Respinti i ricorsi della società petrolifera (titolare della piattaforma Eleonora) che contestava gli avvisi di accertamento per gli anni dal 2017 al 2019 

TORTORETO. Il Comune di Tortoreto ha vinto contro l’Eni un’altra battaglia su Imu e Tasi. Sono stati respinti i ricorsi presentati dalla società petrolifera contro gli avvisi di accertamento per gli anni dal 2017 al 2019 relativi al pagamento dell’Imu e della Tasi sulla piattaforma petrolifera al largo della costa tortoretana, “Eleonora”, e anche per i periodi d’imposta successivi alle normative istitutive delle esenzioni per i cosiddetti “imbullonati” (ovvero macchinari, congegni e attrezzature che si trovano nella struttura della piattaforma petrolifera). L’Eni dovrà sborsare 415.638 euro. Nel 2018 il Comune di Tortoreto aveva già visto respinti i ricorsi presentati dall’Eni per il periodo dal 2012 al 2015, incassando la somma complessiva di 643.662,25 euro. In entrambe le circostanze l’ente ha resistito nei diversi gradi di giudizio difendendo gli interessi della collettività.
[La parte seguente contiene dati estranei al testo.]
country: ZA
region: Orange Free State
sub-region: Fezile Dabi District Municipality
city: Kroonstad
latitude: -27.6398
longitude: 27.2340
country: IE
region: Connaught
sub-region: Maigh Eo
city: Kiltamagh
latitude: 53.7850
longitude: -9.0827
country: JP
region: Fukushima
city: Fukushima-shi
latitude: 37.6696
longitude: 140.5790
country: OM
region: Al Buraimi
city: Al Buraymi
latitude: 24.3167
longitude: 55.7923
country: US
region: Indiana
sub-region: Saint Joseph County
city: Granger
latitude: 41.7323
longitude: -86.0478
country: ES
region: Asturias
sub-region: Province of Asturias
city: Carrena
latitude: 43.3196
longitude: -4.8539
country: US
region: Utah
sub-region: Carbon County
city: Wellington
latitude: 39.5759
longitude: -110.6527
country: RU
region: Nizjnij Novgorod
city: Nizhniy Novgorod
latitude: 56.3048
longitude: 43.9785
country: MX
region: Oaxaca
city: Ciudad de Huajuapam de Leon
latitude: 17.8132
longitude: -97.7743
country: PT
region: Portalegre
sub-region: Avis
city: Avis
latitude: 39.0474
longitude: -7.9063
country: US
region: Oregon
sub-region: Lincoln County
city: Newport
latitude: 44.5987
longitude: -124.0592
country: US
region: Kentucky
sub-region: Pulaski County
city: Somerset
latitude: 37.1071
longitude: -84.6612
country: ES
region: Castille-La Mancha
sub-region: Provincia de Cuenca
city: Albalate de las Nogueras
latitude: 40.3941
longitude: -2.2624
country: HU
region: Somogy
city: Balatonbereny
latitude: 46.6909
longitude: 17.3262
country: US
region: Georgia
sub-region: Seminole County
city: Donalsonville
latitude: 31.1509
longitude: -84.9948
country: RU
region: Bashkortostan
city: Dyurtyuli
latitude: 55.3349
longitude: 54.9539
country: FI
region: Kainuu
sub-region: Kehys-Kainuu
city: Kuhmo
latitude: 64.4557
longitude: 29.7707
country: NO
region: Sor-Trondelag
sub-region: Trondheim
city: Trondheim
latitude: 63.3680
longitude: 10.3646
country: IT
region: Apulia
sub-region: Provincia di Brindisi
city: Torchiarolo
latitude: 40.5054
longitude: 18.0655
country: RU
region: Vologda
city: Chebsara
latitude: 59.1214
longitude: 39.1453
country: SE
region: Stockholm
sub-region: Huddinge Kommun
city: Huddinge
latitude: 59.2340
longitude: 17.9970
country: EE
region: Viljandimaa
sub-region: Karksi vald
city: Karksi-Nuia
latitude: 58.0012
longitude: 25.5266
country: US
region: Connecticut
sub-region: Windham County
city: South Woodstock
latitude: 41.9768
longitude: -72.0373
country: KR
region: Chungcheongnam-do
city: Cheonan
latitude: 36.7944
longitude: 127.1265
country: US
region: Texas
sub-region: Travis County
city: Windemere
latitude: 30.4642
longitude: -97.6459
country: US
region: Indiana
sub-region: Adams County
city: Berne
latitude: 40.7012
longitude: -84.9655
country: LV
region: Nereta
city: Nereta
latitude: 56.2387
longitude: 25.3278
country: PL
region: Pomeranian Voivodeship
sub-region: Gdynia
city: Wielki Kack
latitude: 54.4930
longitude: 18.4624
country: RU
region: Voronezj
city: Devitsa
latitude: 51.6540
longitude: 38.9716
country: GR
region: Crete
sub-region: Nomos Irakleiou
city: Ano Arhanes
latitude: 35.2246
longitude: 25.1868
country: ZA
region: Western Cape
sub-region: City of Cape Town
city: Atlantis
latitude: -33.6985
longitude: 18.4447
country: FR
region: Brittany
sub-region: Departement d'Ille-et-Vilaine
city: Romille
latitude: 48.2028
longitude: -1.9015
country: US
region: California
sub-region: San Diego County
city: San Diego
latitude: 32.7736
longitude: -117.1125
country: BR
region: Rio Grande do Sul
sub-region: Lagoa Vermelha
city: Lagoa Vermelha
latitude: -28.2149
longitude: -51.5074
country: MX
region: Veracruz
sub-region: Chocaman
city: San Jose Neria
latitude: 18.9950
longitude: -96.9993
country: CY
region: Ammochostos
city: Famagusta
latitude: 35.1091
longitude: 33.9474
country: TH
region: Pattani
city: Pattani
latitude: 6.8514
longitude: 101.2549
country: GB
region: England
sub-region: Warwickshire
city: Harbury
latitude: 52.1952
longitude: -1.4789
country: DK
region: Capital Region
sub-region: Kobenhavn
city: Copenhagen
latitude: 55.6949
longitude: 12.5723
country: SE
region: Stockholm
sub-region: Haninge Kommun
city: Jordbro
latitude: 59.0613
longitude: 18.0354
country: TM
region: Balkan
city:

Il sindaco Domenico Piccioni e il vice sindaco e assessore al bilancio Francesco Marconi ringraziano lo staff dell’Ufficio tributi, condotto da Marina Marchegiani, e l’avvocato Federica Colaiuda, in qualità di difensore dell’ente, che hanno consentito di perseguire un risultato che pone il Comune di Tortoreto fra i primi in Italia a ottenere più pronunce favorevoli in entrambi i gradi di giudizio a fronte dello schieramento di elevate professionalità legali da parte dell’Eni. A dare forza alle sentenze c’è il fatto che sia l’Imu che la Tasi sono tributi che rispondono al principio del beneficio, «non potendo negarsi che il soggetto titolare della piattaforma petrolifera (e con esso tutti i soggetti che su di essa lavorano) beneficia, una volta sceso a terra, dei servizi pubblici offerti dal comune prospiciente», si legge nella sentenza. Di conseguenza le pronunce di merito in tutti i gradi hanno categoricamente rigettato le deduzioni dell’Eni che premevano per una esclusione dei tributi Imu e Tasi, alla luce del decreto legislativo 26 ottobre 2019 n. 124 che a partire solo dall’anno 2020 introduce la specifica imposta immobiliare sulle piattaforme marine (Impi). La legge statale, lungi dall’affermare l’esenzione dall’Imu, è stata istituita «in sostituzione di ogni altra imposizione immobiliare locale ordinaria sulle piattaforme petrolifere, il che conferma che, per le annualità precedenti al 2020, tali manufatti erano soggetti alla disciplina ordinaria dei tributi locali Imu e Tasi», dice Marconi.